Clover mites are about 1/30 of an inch in size - smaller than a pinhead.
The clover mite has a very round, red body, and extremely long front legs that are held directly out in front. These legs are often mistaken for antennae.
The clover mite becomes a problem when it invades structures in large numbers, especially during warm periods of the year. Mites can be found infesting homes from November through June and also during autumn months. They are sensitive to changes in temperature and move upward as the sun warms the surface above them. They may also enter homes during the summer if host plants become dried up.

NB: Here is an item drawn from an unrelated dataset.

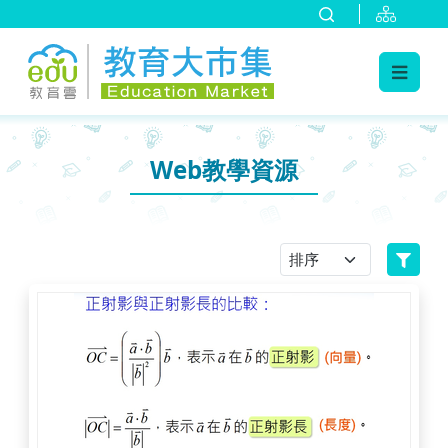
:::
跳到主要內容
:::
Web教學資源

The clover mite feeds on plant fluids from grass, trees, shrubs, bedding plants and turf, but does not bite humans.
Clover mites develop from unfertilized eggs and reproduce very rapidly, with hundreds of thousands of mites being produced in a very short time. Females lay about 70 eggs and deposit them on almost any surface including trees, in cracks and faults in concrete foundations, in mortar crevices, between building walls, under loose bark of trees, and other protected places. Eggs lay dormant during the summer and hatch in early autumn when temperatures fall. Once hatched, they go through two nymphal or resting stages and become adults. Mites live one to seven months depending on climatic conditions.
Clover mites hide under shingles and siding and behind window and door casings. When crushed, they leave a noticeable reddish stain on linens, curtains, walls and woodwork.